1 января 1944 года Красная армия берет 28 городов. Продолжается Житомирско-Бердичевская операция. Немцев выбивают. Война переломлена.

А на открытках впервые появляется Дед Мороз. Их целая серия, этих патриотических открыток. Дед Мороз в окопе. Дед Мороз заряжает пушку. Дед Мороз курит трубку и ехидно улыбается — и трубка, и усмешка очень сталинские.

А пока Сталин в образе доброго старца орудует на фронте, новогоднее обращение к народу снова читает Калинин. «Дедушка Калинин», как его называют, а еще — всесоюзный староста. Говорят, его речи действительно вдохновляли. Особенно солдатам нравился голос. Слушать его и сейчас приятно, остались записи.

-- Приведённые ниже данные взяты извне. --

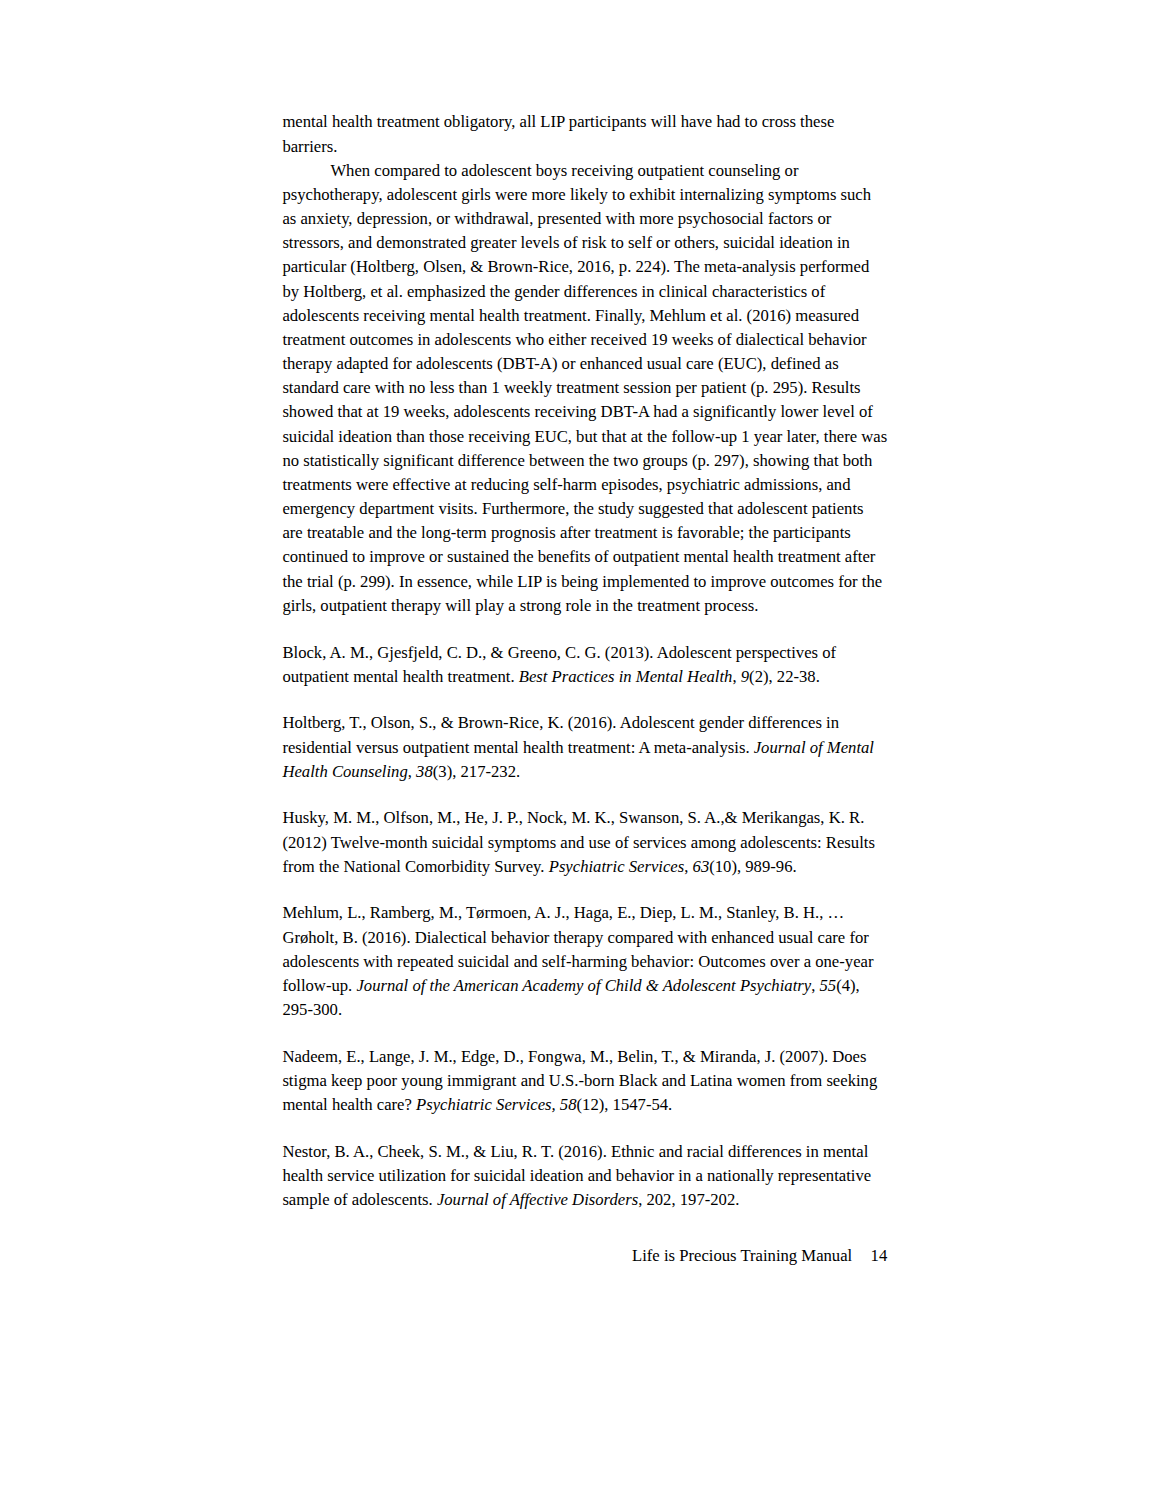mental health treatment obligatory, all LIP participants will have had to cross these barriers.
When compared to adolescent boys receiving outpatient counseling or psychotherapy, adolescent girls were more likely to exhibit internalizing symptoms such as anxiety, depression, or withdrawal, presented with more psychosocial factors or stressors, and demonstrated greater levels of risk to self or others, suicidal ideation in particular (Holtberg, Olsen, & Brown-Rice, 2016, p. 224). The meta-analysis performed by Holtberg, et al. emphasized the gender differences in clinical characteristics of adolescents receiving mental health treatment. Finally, Mehlum et al. (2016) measured treatment outcomes in adolescents who either received 19 weeks of dialectical behavior therapy adapted for adolescents (DBT-A) or enhanced usual care (EUC), defined as standard care with no less than 1 weekly treatment session per patient (p. 295). Results showed that at 19 weeks, adolescents receiving DBT-A had a significantly lower level of suicidal ideation than those receiving EUC, but that at the follow-up 1 year later, there was no statistically significant difference between the two groups (p. 297), showing that both treatments were effective at reducing self-harm episodes, psychiatric admissions, and emergency department visits. Furthermore, the study suggested that adolescent patients are treatable and the long-term prognosis after treatment is favorable; the participants continued to improve or sustained the benefits of outpatient mental health treatment after the trial (p. 299). In essence, while LIP is being implemented to improve outcomes for the girls, outpatient therapy will play a strong role in the treatment process.
Block, A. M., Gjesfjeld, C. D., & Greeno, C. G. (2013). Adolescent perspectives of outpatient mental health treatment. Best Practices in Mental Health, 9(2), 22-38.
Holtberg, T., Olson, S., & Brown-Rice, K. (2016). Adolescent gender differences in residential versus outpatient mental health treatment: A meta-analysis. Journal of Mental Health Counseling, 38(3), 217-232.
Husky, M. M., Olfson, M., He, J. P., Nock, M. K., Swanson, S. A.,& Merikangas, K. R. (2012) Twelve-month suicidal symptoms and use of services among adolescents: Results from the National Comorbidity Survey. Psychiatric Services, 63(10), 989-96.
Mehlum, L., Ramberg, M., Tørmoen, A. J., Haga, E., Diep, L. M., Stanley, B. H., … Grøholt, B. (2016). Dialectical behavior therapy compared with enhanced usual care for adolescents with repeated suicidal and self-harming behavior: Outcomes over a one-year follow-up. Journal of the American Academy of Child & Adolescent Psychiatry, 55(4), 295-300.
Nadeem, E., Lange, J. M., Edge, D., Fongwa, M., Belin, T., & Miranda, J. (2007). Does stigma keep poor young immigrant and U.S.-born Black and Latina women from seeking mental health care? Psychiatric Services, 58(12), 1547-54.
Nestor, B. A., Cheek, S. M., & Liu, R. T. (2016). Ethnic and racial differences in mental health service utilization for suicidal ideation and behavior in a nationally representative sample of adolescents. Journal of Affective Disorders, 202, 197-202.
Life is Precious Training Manual14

Он читает явно по бумажке, медленно, почти по слогам, окая и чтокая, как человек, недавно научившийся читать, что, конечно, неправда: он просто удачно имитирует крестьянскую речь, чтобы быть ближе к миллионам своих слушателей.

«Дорогие товарищи! Третий раз встречает наша страна Новый год в условиях жестокой борьбы с немецким фашизмом. Вполне естественно, что сегодня, в день наступающего Нового года, каждый советский гражданин задает себе вопрос: что нами сделано за прошедший год, и в первую очередь на фронте борьбы с немецкими захватчиками. Надо прямо сказать: сделано много. Конечно, это меньше, чем наше желание — полностью очистить советскую территорию от фашистских разбойников. И все же наши военные успехи огромны…»

1945

Той зимой Советский Союз — в зените мощи: сражаются 51 общевойсковая, 6 танковых и 11 воздушных армий. С октября по февраль продолжается Будапештская операция, Красная Армия выводит из игры самого сильного союзника немцев. Скоро конец и Германии. Новый, 1945 год встречают в окопах семь миллионов человек. Полтора миллиона из них умрут до того, как бой часов на Спасской башне возвестит наступление еще одного года.

А следующей зимой снова появляются мандарины.